Date: 2021-05-18 04:25 pm (UTC)
cmdrnemo: (Default)
From: [personal profile] cmdrnemo
It's hard to say because so much of the worldbuilding in this book is absolute crap and it portrays exactly zero understanding of any engineering or science. Still, I'll have a go.

So for the most part a ship's computer has to monitor a bunch of pressures, gas mixes, temperatures, voltages, fluid levels, laser gyro and accelerometer responses, and other simple things like that. For these functions an intelligent system is actually more of a liability than an asset. All they really need is a simple "if value exceeds range, generate alert" system monitor. An AI of some level as a next step to analyze the error and determine importance could save a lot of time. For example if the fluid registers high in the middle of a rotation that's normal and doesn't require an alarm. Even then, you don't need, or want, a human mind. This is all stuff that a computer is better at than a person. This is why we created computers in the first place.

What you might need a human mind for would be sensor data processing. Technically everything is in space and with the distances involved it can be a little difficult to sort out how far away those space sharks are. Humans are very good at picking out patterns.
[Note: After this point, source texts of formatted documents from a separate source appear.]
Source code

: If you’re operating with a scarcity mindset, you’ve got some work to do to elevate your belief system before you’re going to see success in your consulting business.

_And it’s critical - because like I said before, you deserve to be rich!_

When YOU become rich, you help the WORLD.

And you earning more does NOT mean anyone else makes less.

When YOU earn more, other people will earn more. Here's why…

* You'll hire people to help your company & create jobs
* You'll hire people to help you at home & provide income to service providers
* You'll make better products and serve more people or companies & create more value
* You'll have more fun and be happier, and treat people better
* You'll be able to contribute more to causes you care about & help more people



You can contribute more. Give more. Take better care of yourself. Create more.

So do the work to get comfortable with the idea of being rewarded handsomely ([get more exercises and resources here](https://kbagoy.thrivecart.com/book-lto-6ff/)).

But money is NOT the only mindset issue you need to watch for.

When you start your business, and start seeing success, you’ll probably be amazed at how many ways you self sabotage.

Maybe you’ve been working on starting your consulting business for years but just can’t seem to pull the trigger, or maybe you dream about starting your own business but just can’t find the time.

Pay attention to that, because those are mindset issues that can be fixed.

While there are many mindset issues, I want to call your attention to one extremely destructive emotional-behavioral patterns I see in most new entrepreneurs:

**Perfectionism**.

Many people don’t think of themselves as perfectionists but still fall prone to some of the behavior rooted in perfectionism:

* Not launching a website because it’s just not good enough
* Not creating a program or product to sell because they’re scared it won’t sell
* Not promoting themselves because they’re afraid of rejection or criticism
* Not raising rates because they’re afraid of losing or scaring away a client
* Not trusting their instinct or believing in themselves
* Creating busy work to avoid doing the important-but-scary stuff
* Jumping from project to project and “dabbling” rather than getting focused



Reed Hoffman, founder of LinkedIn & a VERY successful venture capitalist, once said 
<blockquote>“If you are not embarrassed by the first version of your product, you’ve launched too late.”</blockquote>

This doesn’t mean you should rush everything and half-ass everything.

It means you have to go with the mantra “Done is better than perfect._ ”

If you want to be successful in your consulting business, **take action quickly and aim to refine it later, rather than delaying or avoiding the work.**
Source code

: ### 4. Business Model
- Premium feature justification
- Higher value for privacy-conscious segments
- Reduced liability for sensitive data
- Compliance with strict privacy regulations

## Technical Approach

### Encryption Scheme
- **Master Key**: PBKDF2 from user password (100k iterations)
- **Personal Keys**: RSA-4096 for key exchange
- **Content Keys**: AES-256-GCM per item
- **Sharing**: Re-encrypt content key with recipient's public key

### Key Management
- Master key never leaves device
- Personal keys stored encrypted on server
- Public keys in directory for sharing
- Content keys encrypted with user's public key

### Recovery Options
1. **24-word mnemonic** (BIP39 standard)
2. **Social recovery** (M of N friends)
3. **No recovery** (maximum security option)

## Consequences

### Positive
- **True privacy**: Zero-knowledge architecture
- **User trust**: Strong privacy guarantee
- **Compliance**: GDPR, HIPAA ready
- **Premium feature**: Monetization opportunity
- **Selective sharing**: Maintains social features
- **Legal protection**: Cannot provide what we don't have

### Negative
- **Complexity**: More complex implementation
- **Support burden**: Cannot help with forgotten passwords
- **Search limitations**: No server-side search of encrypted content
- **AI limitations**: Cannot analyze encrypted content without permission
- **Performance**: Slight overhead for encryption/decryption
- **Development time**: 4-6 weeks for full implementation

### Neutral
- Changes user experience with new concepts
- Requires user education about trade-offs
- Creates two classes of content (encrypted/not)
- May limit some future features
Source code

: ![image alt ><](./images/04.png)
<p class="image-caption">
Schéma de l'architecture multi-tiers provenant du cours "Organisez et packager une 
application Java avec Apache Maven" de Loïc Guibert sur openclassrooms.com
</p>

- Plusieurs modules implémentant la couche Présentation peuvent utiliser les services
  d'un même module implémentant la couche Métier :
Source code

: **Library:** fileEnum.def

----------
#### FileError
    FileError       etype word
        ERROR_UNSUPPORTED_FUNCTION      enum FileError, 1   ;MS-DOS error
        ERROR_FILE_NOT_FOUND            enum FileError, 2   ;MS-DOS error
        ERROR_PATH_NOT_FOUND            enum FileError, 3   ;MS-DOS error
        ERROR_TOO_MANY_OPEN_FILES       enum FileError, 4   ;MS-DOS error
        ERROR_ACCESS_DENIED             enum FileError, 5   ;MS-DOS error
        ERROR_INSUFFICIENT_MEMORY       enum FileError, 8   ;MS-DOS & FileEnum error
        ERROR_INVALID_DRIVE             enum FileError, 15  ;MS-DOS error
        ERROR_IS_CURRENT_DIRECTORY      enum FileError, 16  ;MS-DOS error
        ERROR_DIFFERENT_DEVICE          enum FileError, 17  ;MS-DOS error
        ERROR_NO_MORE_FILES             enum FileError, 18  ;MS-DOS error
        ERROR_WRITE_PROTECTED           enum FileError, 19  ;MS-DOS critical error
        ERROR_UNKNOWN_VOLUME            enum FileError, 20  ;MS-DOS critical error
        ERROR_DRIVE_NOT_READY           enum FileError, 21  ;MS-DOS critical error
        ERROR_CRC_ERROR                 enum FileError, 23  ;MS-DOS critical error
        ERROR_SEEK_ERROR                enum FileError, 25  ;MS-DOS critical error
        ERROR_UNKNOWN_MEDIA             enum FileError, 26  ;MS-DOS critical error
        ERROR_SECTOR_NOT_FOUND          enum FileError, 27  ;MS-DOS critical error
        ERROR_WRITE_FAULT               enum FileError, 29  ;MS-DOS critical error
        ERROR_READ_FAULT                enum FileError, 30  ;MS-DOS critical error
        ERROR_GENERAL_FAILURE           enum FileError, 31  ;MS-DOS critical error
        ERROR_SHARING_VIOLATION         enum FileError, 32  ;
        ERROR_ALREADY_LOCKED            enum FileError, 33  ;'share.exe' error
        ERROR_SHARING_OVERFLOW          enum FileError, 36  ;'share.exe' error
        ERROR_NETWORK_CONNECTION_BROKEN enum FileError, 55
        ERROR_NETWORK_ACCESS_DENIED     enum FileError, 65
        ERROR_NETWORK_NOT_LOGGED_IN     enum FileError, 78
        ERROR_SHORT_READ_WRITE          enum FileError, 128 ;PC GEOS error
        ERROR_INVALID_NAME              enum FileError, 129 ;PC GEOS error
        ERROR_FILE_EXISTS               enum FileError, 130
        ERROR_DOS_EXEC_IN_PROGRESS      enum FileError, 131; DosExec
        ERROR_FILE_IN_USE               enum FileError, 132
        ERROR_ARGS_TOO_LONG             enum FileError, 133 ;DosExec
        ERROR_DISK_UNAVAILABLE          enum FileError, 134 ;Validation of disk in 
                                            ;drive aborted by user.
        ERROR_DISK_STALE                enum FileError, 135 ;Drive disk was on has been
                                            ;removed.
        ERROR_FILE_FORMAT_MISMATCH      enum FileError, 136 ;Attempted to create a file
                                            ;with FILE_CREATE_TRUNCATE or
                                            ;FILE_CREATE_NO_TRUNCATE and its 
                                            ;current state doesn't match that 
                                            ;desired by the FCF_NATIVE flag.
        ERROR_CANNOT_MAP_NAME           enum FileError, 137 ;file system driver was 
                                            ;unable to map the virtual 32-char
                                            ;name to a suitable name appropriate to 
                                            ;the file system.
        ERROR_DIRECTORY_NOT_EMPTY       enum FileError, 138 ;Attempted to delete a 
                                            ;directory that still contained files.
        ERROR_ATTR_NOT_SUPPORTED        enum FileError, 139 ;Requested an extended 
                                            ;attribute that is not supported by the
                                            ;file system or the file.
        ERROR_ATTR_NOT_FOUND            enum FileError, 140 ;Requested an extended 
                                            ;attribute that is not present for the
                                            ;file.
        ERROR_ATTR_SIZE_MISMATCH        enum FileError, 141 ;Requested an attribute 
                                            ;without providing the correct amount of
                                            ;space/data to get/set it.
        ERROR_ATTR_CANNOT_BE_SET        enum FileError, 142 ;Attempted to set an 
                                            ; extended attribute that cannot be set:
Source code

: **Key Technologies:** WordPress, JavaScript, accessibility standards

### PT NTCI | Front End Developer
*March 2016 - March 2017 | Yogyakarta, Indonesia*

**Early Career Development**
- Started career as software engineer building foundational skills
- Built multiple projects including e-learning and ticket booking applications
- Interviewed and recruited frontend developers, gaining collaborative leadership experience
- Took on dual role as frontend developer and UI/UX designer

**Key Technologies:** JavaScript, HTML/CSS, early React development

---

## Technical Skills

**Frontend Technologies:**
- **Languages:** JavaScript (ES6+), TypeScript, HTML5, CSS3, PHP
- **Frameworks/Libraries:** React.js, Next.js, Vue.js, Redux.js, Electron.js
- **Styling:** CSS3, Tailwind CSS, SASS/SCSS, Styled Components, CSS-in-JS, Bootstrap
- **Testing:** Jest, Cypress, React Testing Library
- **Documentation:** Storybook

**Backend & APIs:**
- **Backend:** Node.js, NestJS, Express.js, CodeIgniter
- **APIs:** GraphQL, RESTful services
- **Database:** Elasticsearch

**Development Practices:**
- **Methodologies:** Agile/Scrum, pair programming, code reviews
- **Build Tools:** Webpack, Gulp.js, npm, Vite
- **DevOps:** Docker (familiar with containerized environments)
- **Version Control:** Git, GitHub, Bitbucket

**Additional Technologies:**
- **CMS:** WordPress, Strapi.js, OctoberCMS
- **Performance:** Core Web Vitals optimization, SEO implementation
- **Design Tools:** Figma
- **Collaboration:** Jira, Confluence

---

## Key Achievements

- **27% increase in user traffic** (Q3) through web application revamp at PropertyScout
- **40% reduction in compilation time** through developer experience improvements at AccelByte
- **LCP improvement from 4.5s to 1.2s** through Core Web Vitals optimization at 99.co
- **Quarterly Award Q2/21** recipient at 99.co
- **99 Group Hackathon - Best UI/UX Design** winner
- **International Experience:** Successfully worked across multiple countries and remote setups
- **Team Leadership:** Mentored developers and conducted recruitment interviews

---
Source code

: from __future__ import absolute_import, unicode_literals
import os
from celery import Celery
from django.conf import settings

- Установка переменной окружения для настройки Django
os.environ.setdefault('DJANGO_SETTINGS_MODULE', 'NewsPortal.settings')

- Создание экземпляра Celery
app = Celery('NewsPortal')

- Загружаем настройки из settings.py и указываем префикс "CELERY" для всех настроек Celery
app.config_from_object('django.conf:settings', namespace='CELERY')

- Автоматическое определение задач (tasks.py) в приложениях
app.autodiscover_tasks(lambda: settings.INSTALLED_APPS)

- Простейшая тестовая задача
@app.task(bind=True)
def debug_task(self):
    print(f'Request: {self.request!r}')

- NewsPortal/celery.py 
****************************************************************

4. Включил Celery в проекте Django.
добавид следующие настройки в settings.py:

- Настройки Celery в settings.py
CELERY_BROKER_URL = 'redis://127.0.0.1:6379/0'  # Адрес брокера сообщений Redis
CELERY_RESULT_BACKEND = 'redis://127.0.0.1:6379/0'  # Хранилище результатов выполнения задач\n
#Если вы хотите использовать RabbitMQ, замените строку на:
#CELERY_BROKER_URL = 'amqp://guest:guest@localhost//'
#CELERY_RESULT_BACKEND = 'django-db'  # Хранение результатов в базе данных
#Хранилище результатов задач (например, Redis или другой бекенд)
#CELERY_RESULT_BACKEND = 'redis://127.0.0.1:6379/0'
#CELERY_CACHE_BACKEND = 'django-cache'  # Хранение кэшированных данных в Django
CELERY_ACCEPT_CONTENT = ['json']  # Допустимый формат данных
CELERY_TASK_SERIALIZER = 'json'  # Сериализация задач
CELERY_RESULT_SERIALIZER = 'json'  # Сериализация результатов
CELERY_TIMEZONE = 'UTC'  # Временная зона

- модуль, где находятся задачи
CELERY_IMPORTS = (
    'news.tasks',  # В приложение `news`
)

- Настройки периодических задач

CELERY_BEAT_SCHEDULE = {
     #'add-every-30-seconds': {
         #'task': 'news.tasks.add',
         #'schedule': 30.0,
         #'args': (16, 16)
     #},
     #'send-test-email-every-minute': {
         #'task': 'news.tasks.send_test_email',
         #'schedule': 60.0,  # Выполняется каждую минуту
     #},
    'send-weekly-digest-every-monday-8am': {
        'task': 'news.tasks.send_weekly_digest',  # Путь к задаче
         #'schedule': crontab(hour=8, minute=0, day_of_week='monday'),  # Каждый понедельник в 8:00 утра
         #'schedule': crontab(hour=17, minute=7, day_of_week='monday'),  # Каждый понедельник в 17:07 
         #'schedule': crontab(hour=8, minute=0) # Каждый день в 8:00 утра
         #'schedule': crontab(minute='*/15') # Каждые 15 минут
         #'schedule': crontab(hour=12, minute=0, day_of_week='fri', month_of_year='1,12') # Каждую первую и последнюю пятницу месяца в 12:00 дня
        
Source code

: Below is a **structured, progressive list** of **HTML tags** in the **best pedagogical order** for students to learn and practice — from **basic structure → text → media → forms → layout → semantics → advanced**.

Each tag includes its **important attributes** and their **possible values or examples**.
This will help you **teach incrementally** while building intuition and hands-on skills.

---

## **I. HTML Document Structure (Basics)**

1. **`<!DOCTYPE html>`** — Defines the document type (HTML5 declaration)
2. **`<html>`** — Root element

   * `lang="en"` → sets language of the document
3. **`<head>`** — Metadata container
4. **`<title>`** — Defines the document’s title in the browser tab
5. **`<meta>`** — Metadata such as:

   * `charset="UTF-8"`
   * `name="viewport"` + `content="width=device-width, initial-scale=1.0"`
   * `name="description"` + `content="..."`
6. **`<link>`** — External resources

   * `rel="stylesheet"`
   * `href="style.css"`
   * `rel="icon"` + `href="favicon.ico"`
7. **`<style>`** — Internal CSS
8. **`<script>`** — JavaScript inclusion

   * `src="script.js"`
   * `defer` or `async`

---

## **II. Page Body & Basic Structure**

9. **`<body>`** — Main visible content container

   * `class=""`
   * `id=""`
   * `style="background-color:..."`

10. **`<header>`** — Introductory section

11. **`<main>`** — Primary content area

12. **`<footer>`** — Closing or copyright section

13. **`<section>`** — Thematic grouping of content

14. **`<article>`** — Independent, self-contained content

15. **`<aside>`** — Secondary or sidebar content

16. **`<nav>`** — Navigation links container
So a mind could help with fixing your position/recognizing reference points. There's no way in space that you would rip a brain out of a perfectly good human for the job. Especially seeing as most mobile phones are already powerful enough to do the job and the code is easy enough to write that undergrad physicists do it all the time. So that might not work properly.

Maybe controlling the ship under high stress situations? These sorts of books tend to put everything much much much closer together than they really are. Which means that fancy acrobatics and high speed maneuvers have more value. So maybe the brain is supposed to help with that? In that case the ship would only lose some combat capability if the brain was removed. Which would explain Greg to some extent. He only has 20 minutes worth of work to do every year and is otherwise unable to do anything, at all, ever.

In any case nothing he does is exclusive, you could always just assign a person a chair and get them to do it. So it might just be a reduce the workload thing.

I would never call it a good idea to use a human brain for that. Everything it is doing is either: boring as, or math involving very large numbers. And both of those are things that the human brain sucks at.